[WHAT YOU SHOULD DO]:
Only one stretch of the material below is wanted: everything from the line containing "Fig. 6 Structures" down to the line containing "Table 3. Constituent", both ends included. Repeat it exactly and skip the pictures.

[AVAILABLE DATA]:
▼

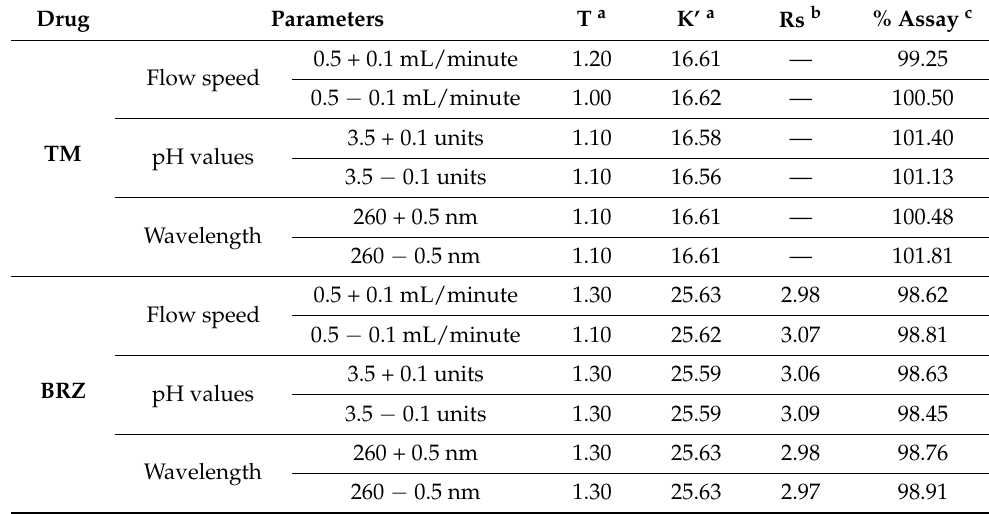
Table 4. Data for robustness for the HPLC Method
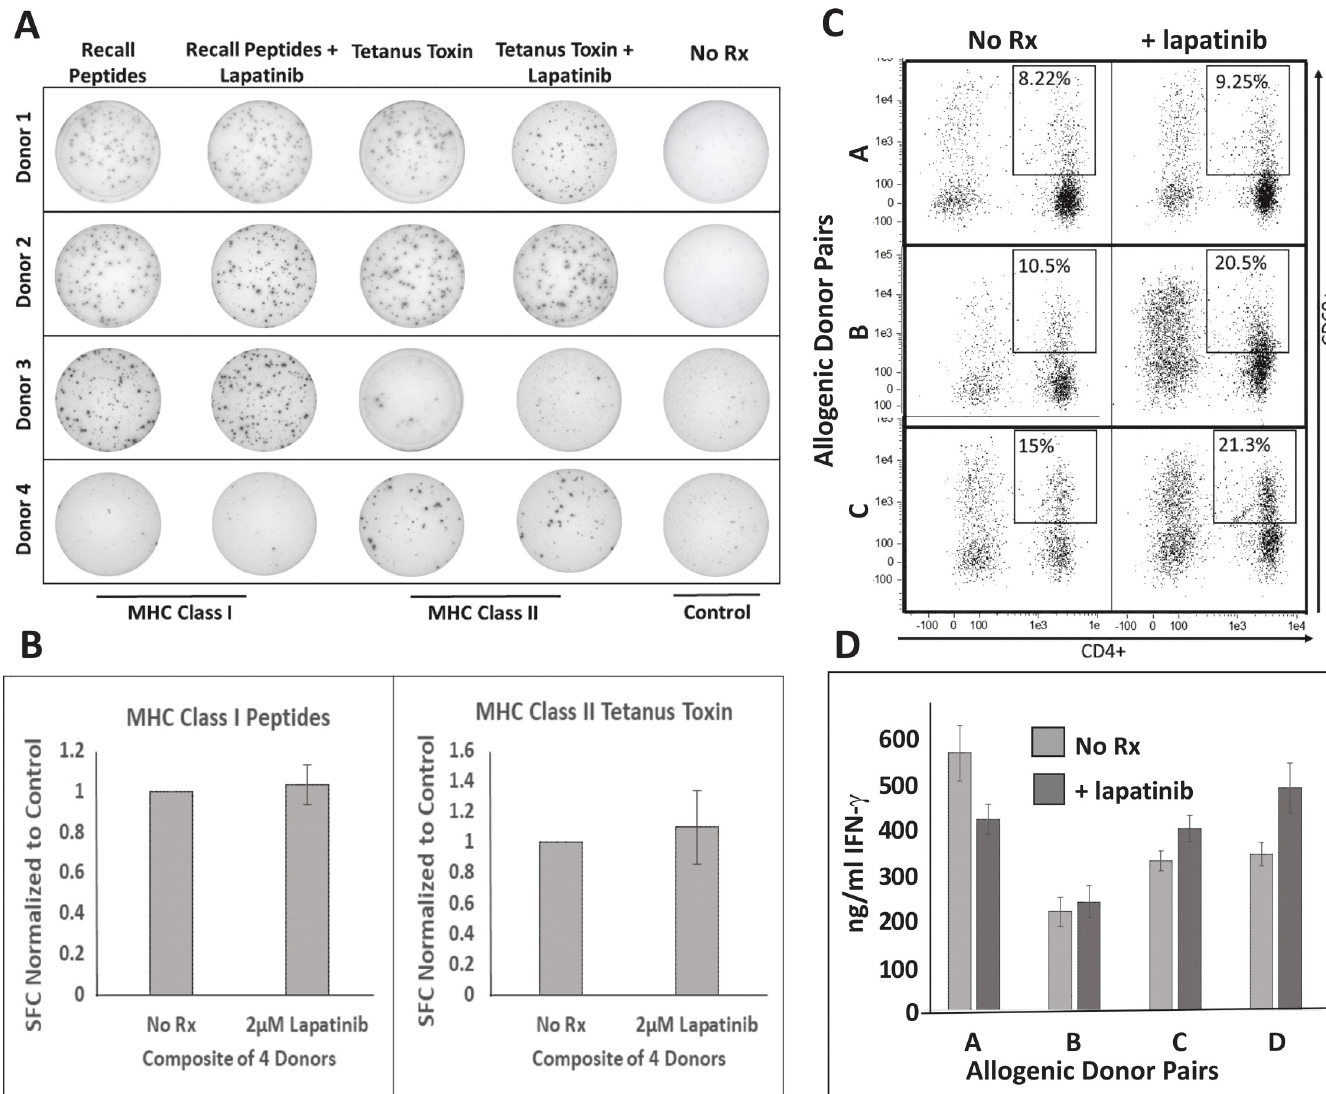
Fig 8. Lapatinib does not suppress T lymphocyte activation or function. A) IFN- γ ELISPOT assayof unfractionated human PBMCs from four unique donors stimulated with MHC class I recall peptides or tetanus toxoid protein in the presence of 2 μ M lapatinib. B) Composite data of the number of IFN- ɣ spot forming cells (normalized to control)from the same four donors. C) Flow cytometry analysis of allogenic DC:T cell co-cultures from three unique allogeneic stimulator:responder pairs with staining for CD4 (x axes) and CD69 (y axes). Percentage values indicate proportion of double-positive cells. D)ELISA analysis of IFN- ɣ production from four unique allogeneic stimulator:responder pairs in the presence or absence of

▲
▼

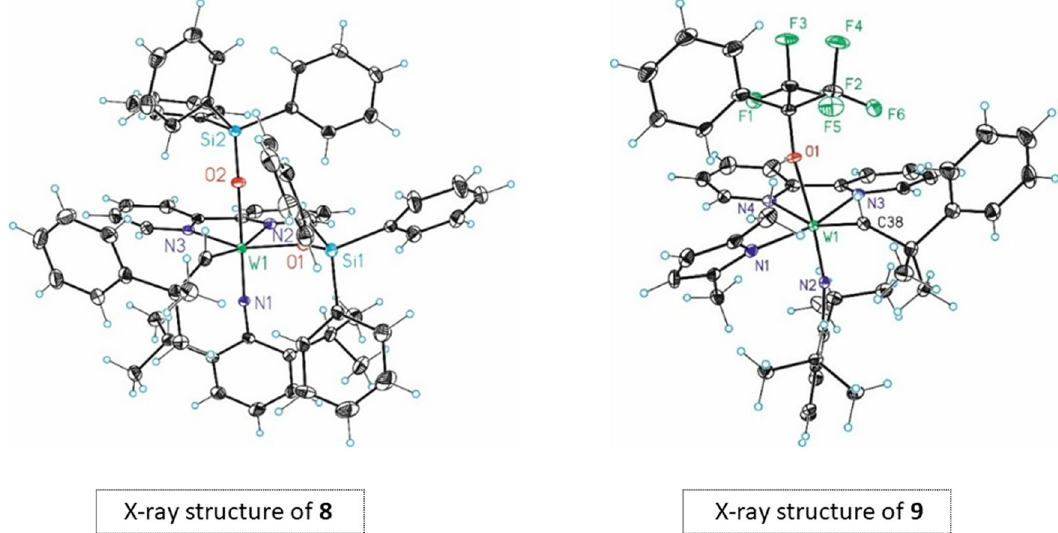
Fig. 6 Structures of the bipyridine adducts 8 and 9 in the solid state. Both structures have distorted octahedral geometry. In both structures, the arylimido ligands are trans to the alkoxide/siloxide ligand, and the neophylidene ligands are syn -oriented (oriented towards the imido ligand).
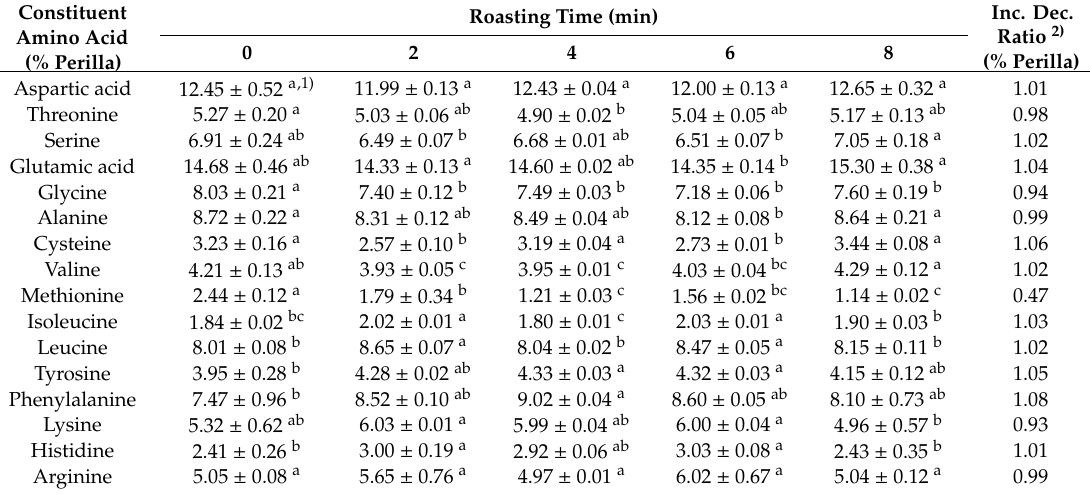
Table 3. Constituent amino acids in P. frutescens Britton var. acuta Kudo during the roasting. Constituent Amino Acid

▲
▼

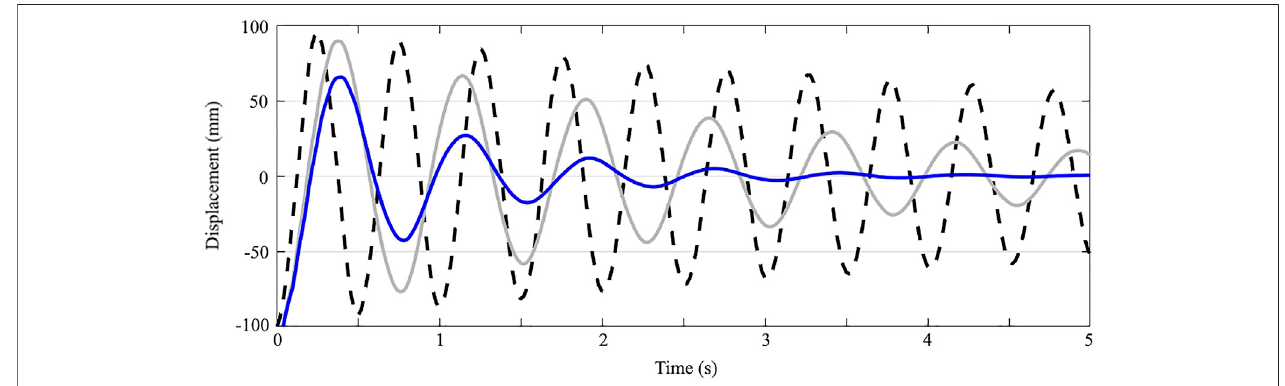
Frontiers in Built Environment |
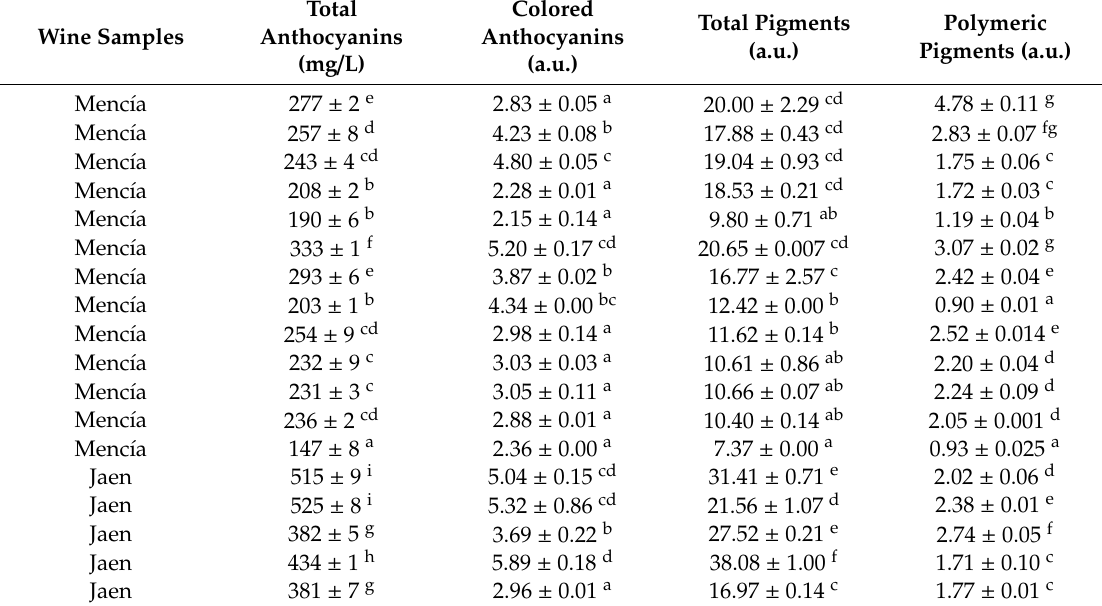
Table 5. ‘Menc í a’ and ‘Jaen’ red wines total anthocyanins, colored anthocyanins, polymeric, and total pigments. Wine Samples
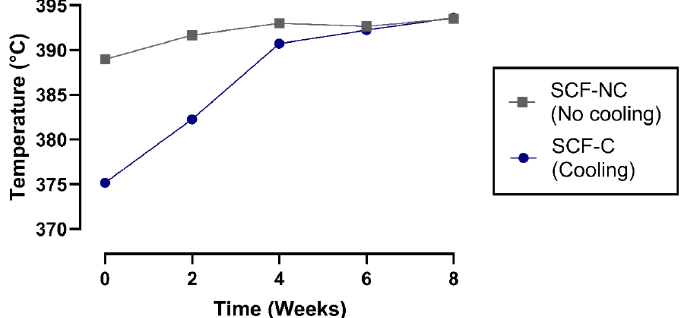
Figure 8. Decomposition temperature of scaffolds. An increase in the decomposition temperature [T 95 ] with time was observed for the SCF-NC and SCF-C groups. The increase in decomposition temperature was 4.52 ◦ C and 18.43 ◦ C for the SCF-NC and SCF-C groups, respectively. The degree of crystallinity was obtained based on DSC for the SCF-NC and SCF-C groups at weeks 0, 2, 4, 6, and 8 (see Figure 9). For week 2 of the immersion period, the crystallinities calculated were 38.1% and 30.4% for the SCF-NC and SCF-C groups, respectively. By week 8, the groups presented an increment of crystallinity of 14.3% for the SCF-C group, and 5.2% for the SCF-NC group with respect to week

▲

[RESPONSE AREA]:
Fig. 6 Structures of the bipyridine adducts 8 and 9 in the solid state. Both structures have distorted octahedral geometry. In both structures, the arylimido ligands are trans to the alkoxide/siloxide ligand, and the neophylidene ligands are syn -oriented (oriented towards the imido ligand).
Table 3. Constituent amino acids in P. frutescens Britton var. acuta Kudo during the roasting. Constituent Amino Acid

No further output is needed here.